私は、鴉森に今日一日の出来事を、【アクタリ】にとって不利益になりそうな情報のみ伏せて、打ち明けた。



 パートナーを消すチカラの真相を確かめるため、貝原を誘拐しようとしたこと。結果としてそれは失敗し、彼方自由太と交戦があったこと。私は敗れたものの、命を救われ、それに少なからず恩義を感じていること。また、彼方自由太も、パートナーを消すチカラに危惧を感じ、真相を確かめようと、少々強引な手段で私を人質――語弊はあるが、面倒なので表現は変えない――とし、共に事件を追うことになったこと。ところがビルの爆発があり、彼方自由太が血相を変えて走り去り、それを追ったら、ここへたどり着いたこと。



 そして、私が【レスト・イン・ピース】の殺し屋、波照間南魅に命を狙われていること。



「波照間が、あんたを狙っている?」と鴉森はいった。



「解せんな。貝原がわざわざ殺し屋を使ってあんたを消そうとする意味がわからない」



「私だって、困惑してるわ。お宅の代表から個人的な怨みを買った覚えはないわよ。少なくとも、今朝までは」



「だが、波照間のスケジュールは何週も前から今日まで、びっしり埋まってたはずだ。今朝、あんたが貝原を誘拐しようとしたから、なんて理由で、わざわざ案件を迅速に作り直す必要はない。その気になれば、貝原本人があんたを殺すことだってできただろうからな」



 遠慮ない物言いだが否定はしない。今日一日で、私は殺し屋としての自分がいかに弱者であったかを思い知らされている。

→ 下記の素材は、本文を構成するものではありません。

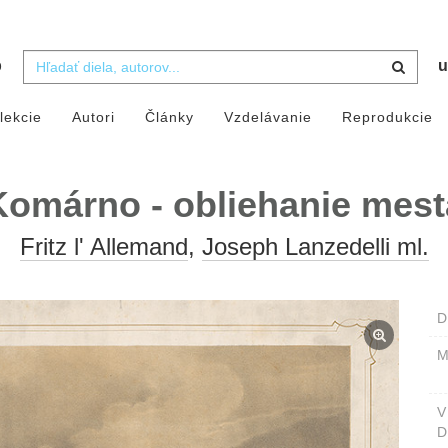
b
u
lekcie
Autori
Články
Vzdelávanie
Reprodukcie
Komárno - obliehanie mest
Fritz l' Allemand
,
Joseph Lanzedelli ml.
D
M
D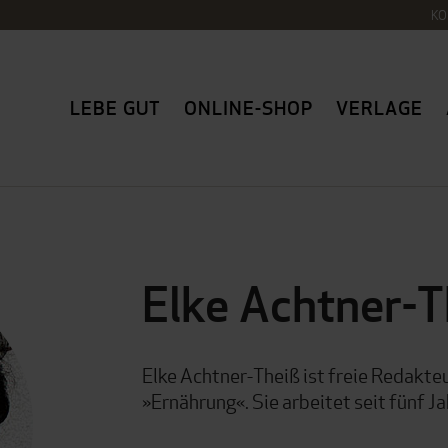
KO
LEBE GUT
ONLINE-SHOP
VERLAGE
Elke Achtner-T
Elke Achtner-Theiß ist freie Redakteu
»Ernährung«. Sie arbeitet seit fünf J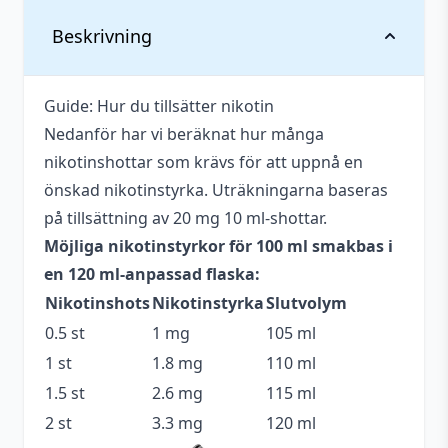
Vikt
0,145 kg
Beskrivning
Anpassad för
Upp till 3 mg
nikotinstyrka
Guide: Hur du tillsätter nikotin
Nedanför har vi beräknat hur många
Antal ml
100 ml
nikotinshottar som krävs för att uppnå en
Beskrivande
Kylig
,
Söt
,
Syrlig
önskad nikotinstyrka. Uträkningarna baseras
på tillsättning av 20 mg 10 ml-shottar.
Blandning
70VG / 30PG
Möjliga nikotinstyrkor för 100 ml smakbas i
Flaskstorlek
120 ml
en 120 ml-anpassad flaska:
Nikotinshots
Nikotinstyrka
Slutvolym
Innehåller
Ja
cooling
0.5 st
1 mg
105 ml
1 st
1.8 mg
110 ml
Serie
Pukka Juice
1.5 st
2.6 mg
115 ml
Smakprofil
Citron
,
Citrus
,
Lime
,
Mentol
2 st
3.3 mg
120 ml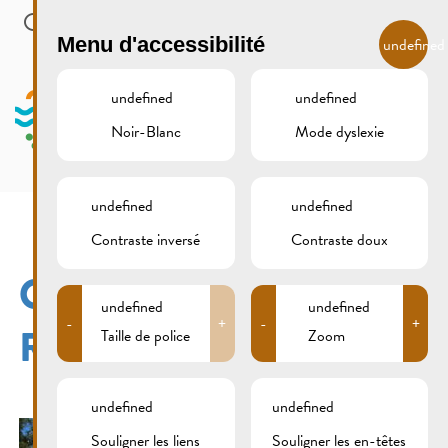
Skip to main content
FR
Menu d'accessibilité
undefined
undefined
undefined
Noir-Blanc
Mode dyslexie
MENU
undefined
undefined
Contraste inversé
Contraste doux
OLDTIMER-TREFF
undefined
undefined
-
+
-
+
REMICH 10.07.2016
Taille de police
Zoom
undefined
undefined
Souligner les liens
Souligner les en-têtes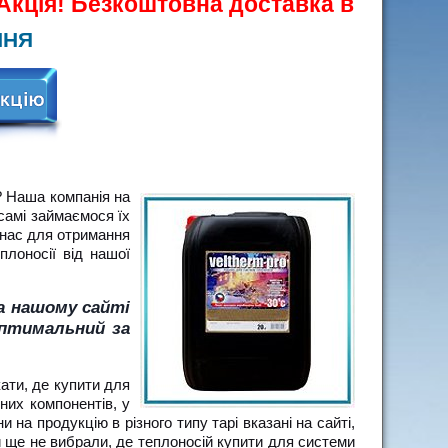
ція! Безкоштовна доставка від 100 кг!
ННЯ
? Наша компанія на
 самі займаємося їх
о нас для отримання
лоносії від нашої
а нашому сайті
оптимальний за
ати, де купити для
них компонентів, у
и на продукцію в різного типу тарі вказані на сайті,
Ви ще не вибрали, де теплоносій купити для системи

「私も引っかかってる。それに、例の美女。【アクタリ】の他の殺し屋に対しては、みんなパートナーを消すことで無力化してるのに、なんで私に関してだけは《直接殺害》するっていう方法をとろうとするのか」



 鴉森の表情が、やや曇ったように見えた。



「どうしたの?」



「あんたも自由太も、そのパートナーを消すチカラ。貝原の差し金だっていう当たりをつけてるのか」



「違うのかしら?」



「さぁ、な。よしんばそうだったとして、俺がそれを認めると?」



 それはそうだ。仮に鴉森が真相を知っていたとして、それを私に認めてしまうのは、《思考が柔軟》とかそういうレベルじゃなくて、ただの馬鹿。私は頷いた。

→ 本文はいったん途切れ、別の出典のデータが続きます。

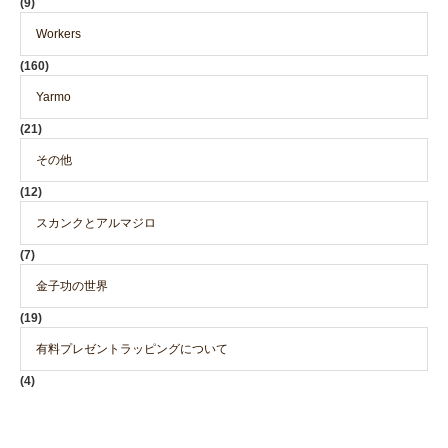
(9)
Workers
(160)
Yarmo
(21)
その他
(12)
スカンクとアルマジロ
(7)
金子功の世界
(19)
有料プレゼントラッピングについて
(4)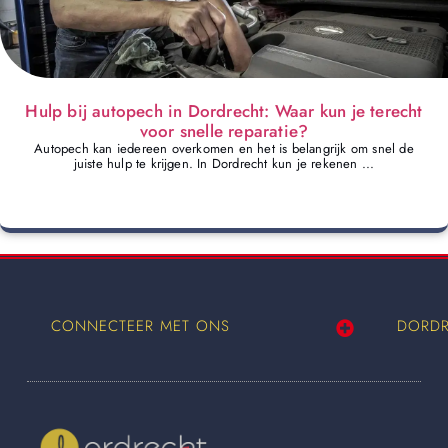
Hulp bij autopech in Dordrecht: Waar kun je terecht
voor snelle reparatie?
Autopech kan iedereen overkomen en het is belangrijk om snel de
juiste hulp te krijgen. In Dordrecht kun je rekenen ...
CONNECTEER MET ONS
DORDR
Wij worden ook vermeld op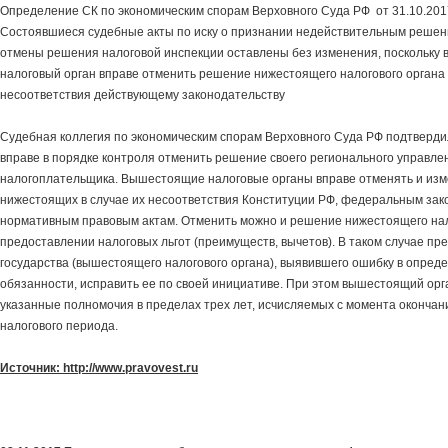
Определение СК по экономическим спорам Верховного Суда РФ от 31.10.20
Состоявшиеся судебные акты по иску о признании недействительным решен
отмены решения налоговой инспекции оставлены без изменения, поскольку
налоговый орган вправе отменить решение нижестоящего налогового органа 
несоответствия действующему законодательству
Судебная коллегия по экономическим спорам Верховного Суда РФ подтверди
вправе в порядке контроля отменить решение своего регионального управлен
налогоплательщика. Вышестоящие налоговые органы вправе отменять и из
нижестоящих в случае их несоответствия Конституции РФ, федеральным зак
нормативным правовым актам. Отменить можно и решение нижестоящего нал
предоставлении налоговых льгот (преимуществ, вычетов). В таком случае пр
государства (вышестоящего налогового органа), выявившего ошибку в опред
обязанности, исправить ее по своей инициативе. При этом вышестоящий орг
указанные полномочия в пределах трех лет, исчисляемых с момента окончан
налогового периода.
Источник: http://www.pravovest.ru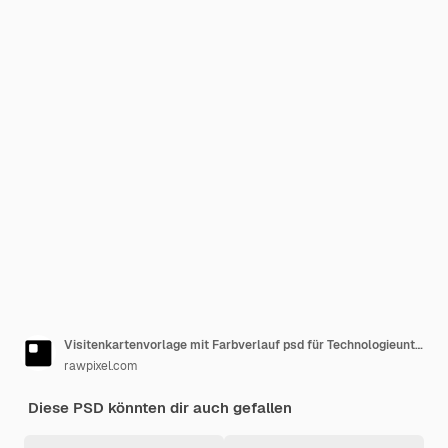
Visitenkartenvorlage mit Farbverlauf psd für Technologieunternehmen im modernen Stil
rawpixel.com
Diese PSD könnten dir auch gefallen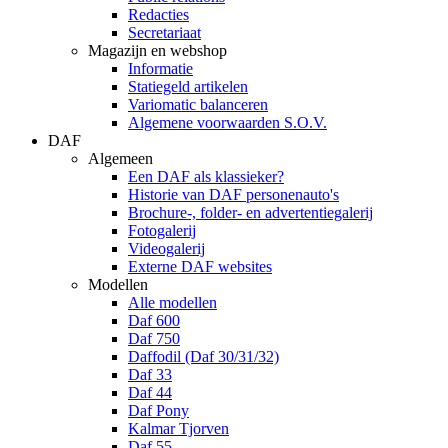
Redacties
Secretariaat
Magazijn en webshop
Informatie
Statiegeld artikelen
Variomatic balanceren
Algemene voorwaarden S.O.V.
DAF
Algemeen
Een DAF als klassieker?
Historie van DAF personenauto's
Brochure-, folder- en advertentiegalerij
Fotogalerij
Videogalerij
Externe DAF websites
Modellen
Alle modellen
Daf 600
Daf 750
Daffodil (Daf 30/31/32)
Daf 33
Daf 44
Daf Pony
Kalmar Tjorven
Daf 55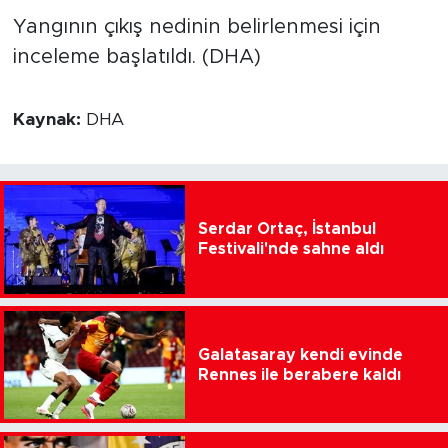
Yangının çıkış nedinin belirlenmesi için
inceleme başlatıldı. (DHA)
Kaynak:
DHA
Serdar Ortaç, İstanbul
Festivali'nde sahne aldı
Galatasaray kendi evinde
Rennes ile berabere kaldı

「そうね。それじゃ差し支えない範囲で構わないから、一つ教えて欲しいことがあるんだけど」


「なんだ」



「さっきの男は何者? この彼方自由太と関係がある人?」



 鴉森は目を丸くした。



「あんた、【アクタリ】の殺し屋だろう? なのに知らないのか」



「確かに、私は【アクタリ】で彼を一度見てる。でも、彼について芥川さんから聞いたことはない」



「なるほどな。あんたんとこの代表も、貝原に負けず劣らず、狸らしい。身内にすら、大した情報を開示しないか。まぁいい。教えてやる。あいつは、《聖人丈治》だ」



 聖人丈治――。あ、と私は掌の上に拳をのせた。



 学生時代にも、その名前を聞いたことがあった。確か、《ある条件を満たすと、無償で人を殺してくれる》とか、そういう類の都市伝説。実在を知ったのはこの業界に入ってからだが、なるほど、彼が例の、伝説の殺し屋さんだったのね。



「伝説の殺し屋、ね。どうりで……」



 底知れないわけだ。文字通り、私と彼では赤子と大人か、それ以上の差を痛感した。



「鴉森さん、あなたの狙いって、もしかして」



「俺の仕事についての質問なら、答えない」



 鴉森は断言した。付け入る隙を針の穴ほどにも感じさせないきっぱりとした否定。私としても、鴉森に対して小賢しい論法で情報を引き出すことは失礼だと思い、もう一つの疑問に移った。



「彼方自由太と、《聖人丈治》は、何か関係があるの?」



「それについては、こいつから聞く方がいいだろう。俺も詳しく知ってるわけじゃない。何にせよ、私情の絡む問題だ。他人がベラベラ喋るべきことじゃない」



「それも、そうよね。わかったわ。ありがとう。それじゃ、あなたの答えを聞かせてもらえるかしら」



 鴉森は鼻で笑った。



「答えもなにも、こいつは自発的に、あんたと共に、その美女とやらの正体を探る道を選んだんだろう。なら、俺は特になにもする必要はない」



「会社の意志は? 【レスト・イン・ピース】としては、彼の回収を望むはずでしょ? あなた自身、さっきそういっていたわ。それが会社の不利益になるから、見逃せないって」



「不利益にはならないさ。あんたの話を聞く限りはな。自由太の意志を尊重させて問題ないと、判断できた」



 私は大きく息を吐いた。とりあえず、目先の問題が解決した安堵感から、緊張がほぐれていく。